TASK BRIEF:
Set out as a numbered list the lines starting with the line that contains "Would you identify" and going on through the line that contains "-0.225362, 0.973078, 0.147072]]", both included, omitting any blank lines.

EXTRACTED ENTRIES:
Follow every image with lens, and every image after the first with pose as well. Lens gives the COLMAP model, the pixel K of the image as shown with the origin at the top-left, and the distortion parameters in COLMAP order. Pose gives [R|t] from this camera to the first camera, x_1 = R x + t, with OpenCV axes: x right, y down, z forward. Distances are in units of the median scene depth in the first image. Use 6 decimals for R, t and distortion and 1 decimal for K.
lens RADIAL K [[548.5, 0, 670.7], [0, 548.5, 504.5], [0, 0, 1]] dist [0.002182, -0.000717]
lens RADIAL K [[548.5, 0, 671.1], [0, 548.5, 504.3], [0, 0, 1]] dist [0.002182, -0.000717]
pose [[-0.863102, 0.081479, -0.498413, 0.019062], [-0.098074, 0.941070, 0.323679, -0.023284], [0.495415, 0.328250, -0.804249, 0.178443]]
--
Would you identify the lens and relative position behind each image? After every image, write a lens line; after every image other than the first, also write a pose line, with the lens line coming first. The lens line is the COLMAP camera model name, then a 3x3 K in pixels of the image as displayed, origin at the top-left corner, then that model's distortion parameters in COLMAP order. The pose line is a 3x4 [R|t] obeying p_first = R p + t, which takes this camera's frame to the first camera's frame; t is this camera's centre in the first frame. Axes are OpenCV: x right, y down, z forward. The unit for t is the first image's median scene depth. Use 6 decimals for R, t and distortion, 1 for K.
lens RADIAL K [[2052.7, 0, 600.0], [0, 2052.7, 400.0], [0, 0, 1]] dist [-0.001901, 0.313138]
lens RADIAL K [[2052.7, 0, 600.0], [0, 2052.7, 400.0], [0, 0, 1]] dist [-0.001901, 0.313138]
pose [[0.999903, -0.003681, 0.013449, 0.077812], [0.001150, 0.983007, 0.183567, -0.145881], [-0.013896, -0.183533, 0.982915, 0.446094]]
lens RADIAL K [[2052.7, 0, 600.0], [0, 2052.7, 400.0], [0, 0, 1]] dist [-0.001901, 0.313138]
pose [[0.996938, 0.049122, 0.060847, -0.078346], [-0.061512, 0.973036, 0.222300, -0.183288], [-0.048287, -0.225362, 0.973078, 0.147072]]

THE COMPLETED TASK:
1. Would you identify the lens and relative position behind each image? After every image, write a lens line; after every image other than the first, also write a pose line, with the lens line coming first. The lens line is the COLMAP camera model name, then a 3x3 K in pixels of the image as displayed, origin at the top-left corner, then that model's distortion parameters in COLMAP order. The pose line is a 3x4 [R|t] obeying p_first = R p + t, which takes this camera's frame to the first camera's frame; t is this camera's centre in the first frame. Axes are OpenCV: x right, y down, z forward. The unit for t is the first image's median scene depth. Use 6 decimals for R, t and distortion, 1 for K.
2. lens RADIAL K [[2052.7, 0, 600.0], [0, 2052.7, 400.0], [0, 0, 1]] dist [-0.001901, 0.313138]
3. lens RADIAL K [[2052.7, 0, 600.0], [0, 2052.7, 400.0], [0, 0, 1]] dist [-0.001901, 0.313138]
4. pose [[0.999903, -0.003681, 0.013449, 0.077812], [0.001150, 0.983007, 0.183567, -0.145881], [-0.013896, -0.183533, 0.982915, 0.446094]]
5. lens RADIAL K [[2052.7, 0, 600.0], [0, 2052.7, 400.0], [0, 0, 1]] dist [-0.001901, 0.313138]
6. pose [[0.996938, 0.049122, 0.060847, -0.078346], [-0.061512, 0.973036, 0.222300, -0.183288], [-0.048287, -0.225362, 0.973078, 0.147072]]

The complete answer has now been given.